**VORGEGEBENER TEXT**
════════════════════

Wenige hundert Meter weiter liegt dann die Tennessee Legend Whiskey Distillery an der Strecke. Hier bekommen wir Stempel und Münzen und dazu darf Gabi einige gut gefüllte Fingerhüte voll probieren. Freie Auswahl - 8 darf sie kostenlos, sie nimmt 4. Sehr vernünftig! In der Dekoration ist auch noch St. Patrick’s Day. Käufer des Moonshine unterstützen auch die Veteranen - ein weiteres Thema, das uns hier überall begegnet.
Einige Kilometer weiter steht die Welt auf dem Kopf - wir erreichen Pigeon Forge. Der Ort ist „Americana pur“. Bunt, voll, kitschig, aber eben auch bodenständig und familienfreundlich. Innerhalb von 3 Jahrzehnten hat sich das Örtchen, u.a. Dank des Einsatzes von Dolly Parton zu einem wahren Mekka der Country-Musikfans etabliert. 12 Millionen Besucher kommen jedes Jahr und über 20, zumeist hochklassige Dinner-Shows werden mindestens ein Mal am Tag angepriesen. Das ist eine Mischung aus Hollywood, Las Vegas, Disneyworld und Alice im Wunderland.
Das „Wonderworks“-Haus steht tatsächlich auf dem Kopf. Wir gucken kurz rein, alles kopfüber. Man kann dort Touren und „Rides“ buchen; die Warnschilder sagen, dass einem schlecht werden könnte. Springbreak - die Familien lieben es offensichtlich. Auch auf der anderen Straßenseite liegt ein Haus schräg.
Wir fahren etwas weiter und da befindet sich ein Titanic-Nachbau am Straßenrand. Es enthält das größte Titanic-Museum der Welt. Hier kann man die Fahrt und den Untergang des legendären Schiffs hautnah miterleben und selbst an den nachgebildeten Ereignissen teilhaben. Der Gründer des Museums war der erste Sponsor für die Suche der tief auf dem Meeresgrund ruhenden Titanic. Sogar der Eisberg und die Bugwelle sind da.
Daneben ist „Hatfield & MacCoy Dinner Feud“, eine Farm mit lustiger Deko. Tiny hat seinen Spaß. Hier findet regelmäßig eine dieser Dinner-Shows statt.
Das „Sunliner Diner“ ist einem Airstream Wohnwagen nachempfunden und erinnert stark an die 50er-Jahre. Sehr schön, wir gucken kurz rein, hier kannst du deinen Burger im Cadillac essen. Und wieder gegenüber hängt King Kong am Hochhaus; er hat gerade einen Flieger aus der Luft gepflückt. Es handelt sich hier um das „Hollywood Wax-Museum“. Am Ortstausgang liegt dann noch „Dollywood“, die Hauptsehenswürdigkeit des Ortes. Hier finden Fans einen Vergnügungspark mit Souvenirshops, einer historischen Eisenbahn, Countrymusic, Dinnershows, nachgebauten alten Häusern, einem Wasserpark, der schnellsten Holzachterbahn der Welt etc. - Dolly Parton lässt die Kassen klingeln. Wir halten hier nicht an.

════════════════════

**DATENZEILEN**
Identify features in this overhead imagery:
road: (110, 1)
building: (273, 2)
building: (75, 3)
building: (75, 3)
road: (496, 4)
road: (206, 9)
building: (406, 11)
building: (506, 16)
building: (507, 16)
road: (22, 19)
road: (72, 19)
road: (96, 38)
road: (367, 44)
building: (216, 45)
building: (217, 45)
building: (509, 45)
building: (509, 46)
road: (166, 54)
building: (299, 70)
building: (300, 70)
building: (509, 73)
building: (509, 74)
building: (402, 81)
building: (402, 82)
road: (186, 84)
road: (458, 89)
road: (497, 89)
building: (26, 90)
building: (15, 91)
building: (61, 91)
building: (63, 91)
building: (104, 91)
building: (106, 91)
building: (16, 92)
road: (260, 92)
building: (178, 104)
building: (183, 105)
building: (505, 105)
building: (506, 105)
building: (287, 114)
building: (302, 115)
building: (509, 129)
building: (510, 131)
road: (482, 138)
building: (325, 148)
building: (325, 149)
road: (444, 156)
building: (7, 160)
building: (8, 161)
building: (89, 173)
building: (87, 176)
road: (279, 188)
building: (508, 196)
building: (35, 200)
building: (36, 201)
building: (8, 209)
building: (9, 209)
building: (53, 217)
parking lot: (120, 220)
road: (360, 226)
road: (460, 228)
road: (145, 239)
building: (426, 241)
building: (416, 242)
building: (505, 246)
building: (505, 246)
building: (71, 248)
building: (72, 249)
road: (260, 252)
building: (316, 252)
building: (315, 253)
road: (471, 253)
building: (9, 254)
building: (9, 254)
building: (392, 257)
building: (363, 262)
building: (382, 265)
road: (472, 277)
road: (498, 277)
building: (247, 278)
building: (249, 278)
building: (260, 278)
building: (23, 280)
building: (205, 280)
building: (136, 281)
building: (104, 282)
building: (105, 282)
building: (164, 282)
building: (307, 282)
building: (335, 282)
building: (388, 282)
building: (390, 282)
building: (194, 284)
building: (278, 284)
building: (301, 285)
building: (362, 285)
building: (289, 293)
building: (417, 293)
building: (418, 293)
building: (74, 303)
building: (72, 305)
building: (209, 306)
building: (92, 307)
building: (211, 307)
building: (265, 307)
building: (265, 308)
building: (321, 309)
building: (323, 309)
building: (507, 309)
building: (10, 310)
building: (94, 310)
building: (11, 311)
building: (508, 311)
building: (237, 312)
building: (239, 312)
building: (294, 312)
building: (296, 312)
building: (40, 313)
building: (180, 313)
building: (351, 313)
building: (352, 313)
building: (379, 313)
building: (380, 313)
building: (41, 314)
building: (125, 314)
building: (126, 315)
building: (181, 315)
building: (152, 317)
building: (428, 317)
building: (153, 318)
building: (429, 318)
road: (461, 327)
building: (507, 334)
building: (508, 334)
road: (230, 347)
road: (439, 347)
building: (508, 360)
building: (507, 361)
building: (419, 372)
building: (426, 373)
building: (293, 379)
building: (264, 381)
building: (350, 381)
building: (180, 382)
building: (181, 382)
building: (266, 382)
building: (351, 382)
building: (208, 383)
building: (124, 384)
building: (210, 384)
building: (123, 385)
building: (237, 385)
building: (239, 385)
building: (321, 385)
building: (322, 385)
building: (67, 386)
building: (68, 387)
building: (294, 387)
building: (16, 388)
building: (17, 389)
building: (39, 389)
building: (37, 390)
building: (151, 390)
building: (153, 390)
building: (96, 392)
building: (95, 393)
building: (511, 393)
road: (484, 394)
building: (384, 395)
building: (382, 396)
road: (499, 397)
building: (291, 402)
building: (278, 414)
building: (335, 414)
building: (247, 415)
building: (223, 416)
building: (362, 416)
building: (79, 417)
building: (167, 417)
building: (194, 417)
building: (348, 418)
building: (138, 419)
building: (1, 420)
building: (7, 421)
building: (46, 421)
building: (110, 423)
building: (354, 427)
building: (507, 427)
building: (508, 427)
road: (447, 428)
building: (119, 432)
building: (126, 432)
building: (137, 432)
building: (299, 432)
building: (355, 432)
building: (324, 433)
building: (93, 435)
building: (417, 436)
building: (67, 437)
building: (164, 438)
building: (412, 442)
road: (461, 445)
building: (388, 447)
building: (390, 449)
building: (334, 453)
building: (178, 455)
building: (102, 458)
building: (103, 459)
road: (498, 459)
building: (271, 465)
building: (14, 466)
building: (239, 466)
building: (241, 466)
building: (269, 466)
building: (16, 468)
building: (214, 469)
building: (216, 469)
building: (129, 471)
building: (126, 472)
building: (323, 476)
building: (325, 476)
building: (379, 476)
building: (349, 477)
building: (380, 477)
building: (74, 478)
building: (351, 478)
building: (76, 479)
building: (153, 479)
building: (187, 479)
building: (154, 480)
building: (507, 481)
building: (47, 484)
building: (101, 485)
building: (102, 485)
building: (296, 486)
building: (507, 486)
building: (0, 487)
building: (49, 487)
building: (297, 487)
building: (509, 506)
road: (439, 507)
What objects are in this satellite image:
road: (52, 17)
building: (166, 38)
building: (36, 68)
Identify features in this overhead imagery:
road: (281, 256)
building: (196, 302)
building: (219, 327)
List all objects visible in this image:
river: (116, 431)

════════════════════

**AUFGABENSTELLUNG**
Fasse den Absatz des Reisetexts, der mit „Einige Kilometer weiter steht“ beginnt, als kurze Stichpunktliste zusammen und behalte seine wichtigsten Fakten bei. Die Zeilen spielen hierfür keine Rolle.

**LÖSUNG**
- Einige Kilometer weiter liegt Pigeon Forge, ein Ort, der als „Americana pur“ beschrieben wird.
- Er ist bunt, voll und kitschig, aber auch bodenständig und familienfreundlich.
- In drei Jahrzehnten wurde er, u. a. dank Dolly Partons Einsatz, zum Mekka der Country-Musikfans.
- Jedes Jahr kommen 12 Millionen Besucher.
- Über 20 meist hochklassige Dinner-Shows werden mindestens einmal täglich angepriesen.
- Der Ort ist eine Mischung aus Hollywood, Las Vegas, Disneyworld und Alice im Wunderland.